Ibra menjawab apa adanya, karena memang Kanaya benar-benar sepucat itu. Dan tingkah Kanaya yang begini semakin membuatnya curiga apa yang sebenarnya tengah terjadi.
"Sebentar."
Kanaya sontak kaget dan menahan napasnya, Ibra begitu dekat kala memasang seat belt untuknya. Dia tengah curi-curi kesempatan atau apa sebenanrya.
Tampan, jika Kanaya perhatikan wajah pria ini tidak ada kekurangan sama sekali, nyaris sempurna. Napasnya masih tertahan, Ibra dapat merasakan bagaimana gugupnya Kanaya dia berikan perlakuan begini.
"Aku hanya membantumu, bukan ingin menciiummu, Naya." Tatapannya kini tertuju pada manik coklat Kanaya, mata tercantik yang sangat ia dampa. Aroma tubuh Kanaya masih sama, candu dan jujur saja ia ingin mengulangnya.

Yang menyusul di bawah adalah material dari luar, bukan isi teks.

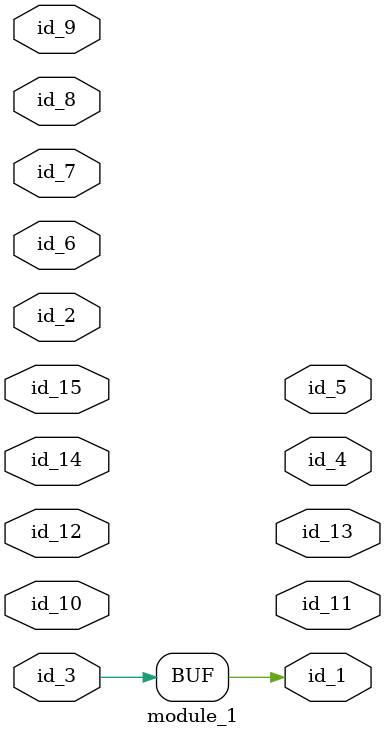
<source format=v>
module module_0;
  wire id_2;
endmodule
module module_1 (
    id_1,
    id_2,
    id_3,
    id_4,
    id_5,
    id_6,
    id_7,
    id_8,
    id_9,
    id_10,
    id_11,
    id_12,
    id_13,
    id_14,
    id_15
);
  input wire id_15;
  inout wire id_14;
  output wire id_13;
  inout wire id_12;
  output wire id_11;
  inout wire id_10;
  input wire id_9;
  input wire id_8;
  input wire id_7;
  inout wire id_6;
  output wire id_5;
  output wire id_4;
  inout wire id_3;
  inout wire id_2;
  output wire id_1;
  assign id_1 = id_3;
  module_0 modCall_1 ();
endmodule

</source>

"Ck, sialan." Kanaya membuang muka, menatap jauh keluar saba, menghindari tatapan maut Ibra yang membuat hatinya justru kacau balau.
"Buahahah dasar lemah, baru begitu kau salah tingkah." Puas sekali Ibra mengejeknya, sepertinya pria tengah menemukan kelemahan agar Kanaya lebih jinak padanya.